> [Written exercise]
Please set out every line of the records below as a numbered list, skipping any blank lines.

> [Stored records]
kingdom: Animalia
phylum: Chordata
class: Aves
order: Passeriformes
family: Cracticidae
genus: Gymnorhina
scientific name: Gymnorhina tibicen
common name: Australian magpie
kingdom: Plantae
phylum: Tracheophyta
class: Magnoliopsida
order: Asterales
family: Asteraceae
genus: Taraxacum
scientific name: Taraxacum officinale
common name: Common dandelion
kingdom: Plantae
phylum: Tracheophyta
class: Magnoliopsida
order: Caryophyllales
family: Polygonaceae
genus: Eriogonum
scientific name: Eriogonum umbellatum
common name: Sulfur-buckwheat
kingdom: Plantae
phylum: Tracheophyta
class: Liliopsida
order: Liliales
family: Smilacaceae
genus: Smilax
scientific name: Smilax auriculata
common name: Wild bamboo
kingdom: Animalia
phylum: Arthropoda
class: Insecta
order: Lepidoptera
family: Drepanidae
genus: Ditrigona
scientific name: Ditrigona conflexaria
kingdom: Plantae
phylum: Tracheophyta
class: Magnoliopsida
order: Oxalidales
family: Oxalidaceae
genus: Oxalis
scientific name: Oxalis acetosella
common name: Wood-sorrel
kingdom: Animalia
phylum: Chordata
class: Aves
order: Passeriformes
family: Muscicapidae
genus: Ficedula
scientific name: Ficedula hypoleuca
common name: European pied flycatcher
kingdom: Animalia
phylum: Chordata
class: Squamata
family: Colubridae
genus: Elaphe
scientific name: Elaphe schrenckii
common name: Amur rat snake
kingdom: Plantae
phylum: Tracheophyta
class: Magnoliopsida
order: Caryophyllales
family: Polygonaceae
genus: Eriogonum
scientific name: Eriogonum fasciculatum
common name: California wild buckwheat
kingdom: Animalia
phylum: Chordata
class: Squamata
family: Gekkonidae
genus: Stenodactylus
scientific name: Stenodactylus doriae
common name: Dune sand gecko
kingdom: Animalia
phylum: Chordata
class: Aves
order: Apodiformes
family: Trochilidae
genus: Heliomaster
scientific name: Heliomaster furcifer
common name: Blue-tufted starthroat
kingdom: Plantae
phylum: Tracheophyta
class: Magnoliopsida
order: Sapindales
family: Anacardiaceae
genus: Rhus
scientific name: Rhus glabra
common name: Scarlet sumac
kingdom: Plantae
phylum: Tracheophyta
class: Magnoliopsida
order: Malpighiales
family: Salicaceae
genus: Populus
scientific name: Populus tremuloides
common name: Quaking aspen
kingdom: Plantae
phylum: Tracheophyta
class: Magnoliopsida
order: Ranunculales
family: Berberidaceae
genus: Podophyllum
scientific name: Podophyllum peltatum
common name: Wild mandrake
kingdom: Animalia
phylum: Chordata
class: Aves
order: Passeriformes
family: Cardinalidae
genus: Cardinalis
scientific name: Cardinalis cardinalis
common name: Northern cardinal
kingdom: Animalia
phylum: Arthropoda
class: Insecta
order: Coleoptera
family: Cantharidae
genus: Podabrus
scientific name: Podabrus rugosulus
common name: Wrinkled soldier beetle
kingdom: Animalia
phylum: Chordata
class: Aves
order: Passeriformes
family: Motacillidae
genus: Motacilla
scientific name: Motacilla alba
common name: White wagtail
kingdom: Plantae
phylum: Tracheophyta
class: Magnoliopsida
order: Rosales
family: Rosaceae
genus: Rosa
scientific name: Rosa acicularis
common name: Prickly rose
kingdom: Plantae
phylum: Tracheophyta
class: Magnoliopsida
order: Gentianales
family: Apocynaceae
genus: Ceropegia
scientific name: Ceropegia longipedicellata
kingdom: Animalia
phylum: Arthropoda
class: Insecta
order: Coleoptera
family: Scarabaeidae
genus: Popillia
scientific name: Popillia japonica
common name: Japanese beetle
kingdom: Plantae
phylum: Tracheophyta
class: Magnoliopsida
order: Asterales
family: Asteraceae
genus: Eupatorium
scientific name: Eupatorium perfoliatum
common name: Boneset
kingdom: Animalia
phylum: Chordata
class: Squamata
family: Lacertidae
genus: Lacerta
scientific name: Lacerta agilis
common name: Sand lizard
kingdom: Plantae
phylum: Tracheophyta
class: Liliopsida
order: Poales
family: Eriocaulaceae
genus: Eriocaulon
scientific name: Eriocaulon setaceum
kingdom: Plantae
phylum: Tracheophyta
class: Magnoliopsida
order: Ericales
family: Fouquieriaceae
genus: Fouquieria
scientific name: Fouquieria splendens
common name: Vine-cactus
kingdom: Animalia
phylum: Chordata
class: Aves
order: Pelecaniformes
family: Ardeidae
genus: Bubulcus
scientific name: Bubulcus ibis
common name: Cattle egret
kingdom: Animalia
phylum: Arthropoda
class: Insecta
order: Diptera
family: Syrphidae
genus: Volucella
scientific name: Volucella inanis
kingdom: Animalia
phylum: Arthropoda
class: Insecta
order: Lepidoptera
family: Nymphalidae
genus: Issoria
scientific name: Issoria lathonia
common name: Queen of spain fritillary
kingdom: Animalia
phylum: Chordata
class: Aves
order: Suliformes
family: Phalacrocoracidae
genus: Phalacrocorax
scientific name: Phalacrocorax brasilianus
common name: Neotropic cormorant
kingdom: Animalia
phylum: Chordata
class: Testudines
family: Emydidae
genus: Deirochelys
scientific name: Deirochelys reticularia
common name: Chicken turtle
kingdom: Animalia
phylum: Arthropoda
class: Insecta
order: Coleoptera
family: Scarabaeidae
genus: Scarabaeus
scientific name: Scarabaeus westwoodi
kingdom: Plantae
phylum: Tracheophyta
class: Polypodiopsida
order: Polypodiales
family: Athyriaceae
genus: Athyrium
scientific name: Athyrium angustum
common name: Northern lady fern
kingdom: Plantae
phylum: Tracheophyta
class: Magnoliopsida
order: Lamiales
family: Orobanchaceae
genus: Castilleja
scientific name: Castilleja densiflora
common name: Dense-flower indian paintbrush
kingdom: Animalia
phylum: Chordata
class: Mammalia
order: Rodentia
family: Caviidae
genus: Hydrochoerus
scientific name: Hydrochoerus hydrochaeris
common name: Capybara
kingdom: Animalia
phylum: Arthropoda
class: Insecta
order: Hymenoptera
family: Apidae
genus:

> [Response below]
1. kingdom: Animalia
2. phylum: Chordata
3. class: Aves
4. order: Passeriformes
5. family: Cracticidae
6. genus: Gymnorhina
7. scientific name: Gymnorhina tibicen
8. common name: Australian magpie
9. kingdom: Plantae
10. phylum: Tracheophyta
11. class: Magnoliopsida
12. order: Asterales
13. family: Asteraceae
14. genus: Taraxacum
15. scientific name: Taraxacum officinale
16. common name: Common dandelion
17. kingdom: Plantae
18. phylum: Tracheophyta
19. class: Magnoliopsida
20. order: Caryophyllales
21. family: Polygonaceae
22. genus: Eriogonum
23. scientific name: Eriogonum umbellatum
24. common name: Sulfur-buckwheat
25. kingdom: Plantae
26. phylum: Tracheophyta
27. class: Liliopsida
28. order: Liliales
29. family: Smilacaceae
30. genus: Smilax
31. scientific name: Smilax auriculata
32. common name: Wild bamboo
33. kingdom: Animalia
34. phylum: Arthropoda
35. class: Insecta
36. order: Lepidoptera
37. family: Drepanidae
38. genus: Ditrigona
39. scientific name: Ditrigona conflexaria
40. kingdom: Plantae
41. phylum: Tracheophyta
42. class: Magnoliopsida
43. order: Oxalidales
44. family: Oxalidaceae
45. genus: Oxalis
46. scientific name: Oxalis acetosella
47. common name: Wood-sorrel
48. kingdom: Animalia
49. phylum: Chordata
50. class: Aves
51. order: Passeriformes
52. family: Muscicapidae
53. genus: Ficedula
54. scientific name: Ficedula hypoleuca
55. common name: European pied flycatcher
56. kingdom: Animalia
57. phylum: Chordata
58. class: Squamata
59. family: Colubridae
60. genus: Elaphe
61. scientific name: Elaphe schrenckii
62. common name: Amur rat snake
63. kingdom: Plantae
64. phylum: Tracheophyta
65. class: Magnoliopsida
66. order: Caryophyllales
67. family: Polygonaceae
68. genus: Eriogonum
69. scientific name: Eriogonum fasciculatum
70. common name: California wild buckwheat
71. kingdom: Animalia
72. phylum: Chordata
73. class: Squamata
74. family: Gekkonidae
75. genus: Stenodactylus
76. scientific name: Stenodactylus doriae
77. common name: Dune sand gecko
78. kingdom: Animalia
79. phylum: Chordata
80. class: Aves
81. order: Apodiformes
82. family: Trochilidae
83. genus: Heliomaster
84. scientific name: Heliomaster furcifer
85. common name: Blue-tufted starthroat
86. kingdom: Plantae
87. phylum: Tracheophyta
88. class: Magnoliopsida
89. order: Sapindales
90. family: Anacardiaceae
91. genus: Rhus
92. scientific name: Rhus glabra
93. common name: Scarlet sumac
94. kingdom: Plantae
95. phylum: Tracheophyta
96. class: Magnoliopsida
97. order: Malpighiales
98. family: Salicaceae
99. genus: Populus
100. scientific name: Populus tremuloides
101. common name: Quaking aspen
102. kingdom: Plantae
103. phylum: Tracheophyta
104. class: Magnoliopsida
105. order: Ranunculales
106. family: Berberidaceae
107. genus: Podophyllum
108. scientific name: Podophyllum peltatum
109. common name: Wild mandrake
110. kingdom: Animalia
111. phylum: Chordata
112. class: Aves
113. order: Passeriformes
114. family: Cardinalidae
115. genus: Cardinalis
116. scientific name: Cardinalis cardinalis
117. common name: Northern cardinal
118. kingdom: Animalia
119. phylum: Arthropoda
120. class: Insecta
121. order: Coleoptera
122. family: Cantharidae
123. genus: Podabrus
124. scientific name: Podabrus rugosulus
125. common name: Wrinkled soldier beetle
126. kingdom: Animalia
127. phylum: Chordata
128. class: Aves
129. order: Passeriformes
130. family: Motacillidae
131. genus: Motacilla
132. scientific name: Motacilla alba
133. common name: White wagtail
134. kingdom: Plantae
135. phylum: Tracheophyta
136. class: Magnoliopsida
137. order: Rosales
138. family: Rosaceae
139. genus: Rosa
140. scientific name: Rosa acicularis
141. common name: Prickly rose
142. kingdom: Plantae
143. phylum: Tracheophyta
144. class: Magnoliopsida
145. order: Gentianales
146. family: Apocynaceae
147. genus: Ceropegia
148. scientific name: Ceropegia longipedicellata
149. kingdom: Animalia
150. phylum: Arthropoda
151. class: Insecta
152. order: Coleoptera
153. family: Scarabaeidae
154. genus: Popillia
155. scientific name: Popillia japonica
156. common name: Japanese beetle
157. kingdom: Plantae
158. phylum: Tracheophyta
159. class: Magnoliopsida
160. order: Asterales
161. family: Asteraceae
162. genus: Eupatorium
163. scientific name: Eupatorium perfoliatum
164. common name: Boneset
165. kingdom: Animalia
166. phylum: Chordata
167. class: Squamata
168. family: Lacertidae
169. genus: Lacerta
170. scientific name: Lacerta agilis
171. common name: Sand lizard
172. kingdom: Plantae
173. phylum: Tracheophyta
174. class: Liliopsida
175. order: Poales
176. family: Eriocaulaceae
177. genus: Eriocaulon
178. scientific name: Eriocaulon setaceum
179. kingdom: Plantae
180. phylum: Tracheophyta
181. class: Magnoliopsida
182. order: Ericales
183. family: Fouquieriaceae
184. genus: Fouquieria
185. scientific name: Fouquieria splendens
186. common name: Vine-cactus
187. kingdom: Animalia
188. phylum: Chordata
189. class: Aves
190. order: Pelecaniformes
191. family: Ardeidae
192. genus: Bubulcus
193. scientific name: Bubulcus ibis
194. common name: Cattle egret
195. kingdom: Animalia
196. phylum: Arthropoda
197. class: Insecta
198. order: Diptera
199. family: Syrphidae
200. genus: Volucella
201. scientific name: Volucella inanis
202. kingdom: Animalia
203. phylum: Arthropoda
204. class: Insecta
205. order: Lepidoptera
206. family: Nymphalidae
207. genus: Issoria
208. scientific name: Issoria lathonia
209. common name: Queen of spain fritillary
210. kingdom: Animalia
211. phylum: Chordata
212. class: Aves
213. order: Suliformes
214. family: Phalacrocoracidae
215. genus: Phalacrocorax
216. scientific name: Phalacrocorax brasilianus
217. common name: Neotropic cormorant
218. kingdom: Animalia
219. phylum: Chordata
220. class: Testudines
221. family: Emydidae
222. genus: Deirochelys
223. scientific name: Deirochelys reticularia
224. common name: Chicken turtle
225. kingdom: Animalia
226. phylum: Arthropoda
227. class: Insecta
228. order: Coleoptera
229. family: Scarabaeidae
230. genus: Scarabaeus
231. scientific name: Scarabaeus westwoodi
232. kingdom: Plantae
233. phylum: Tracheophyta
234. class: Polypodiopsida
235. order: Polypodiales
236. family: Athyriaceae
237. genus: Athyrium
238. scientific name: Athyrium angustum
239. common name: Northern lady fern
240. kingdom: Plantae
241. phylum: Tracheophyta
242. class: Magnoliopsida
243. order: Lamiales
244. family: Orobanchaceae
245. genus: Castilleja
246. scientific name: Castilleja densiflora
247. common name: Dense-flower indian paintbrush
248. kingdom: Animalia
249. phylum: Chordata
250. class: Mammalia
251. order: Rodentia
252. family: Caviidae
253. genus: Hydrochoerus
254. scientific name: Hydrochoerus hydrochaeris
255. common name: Capybara
256. kingdom: Animalia
257. phylum: Arthropoda
258. class: Insecta
259. order: Hymenoptera
260. family: Apidae
261. genus:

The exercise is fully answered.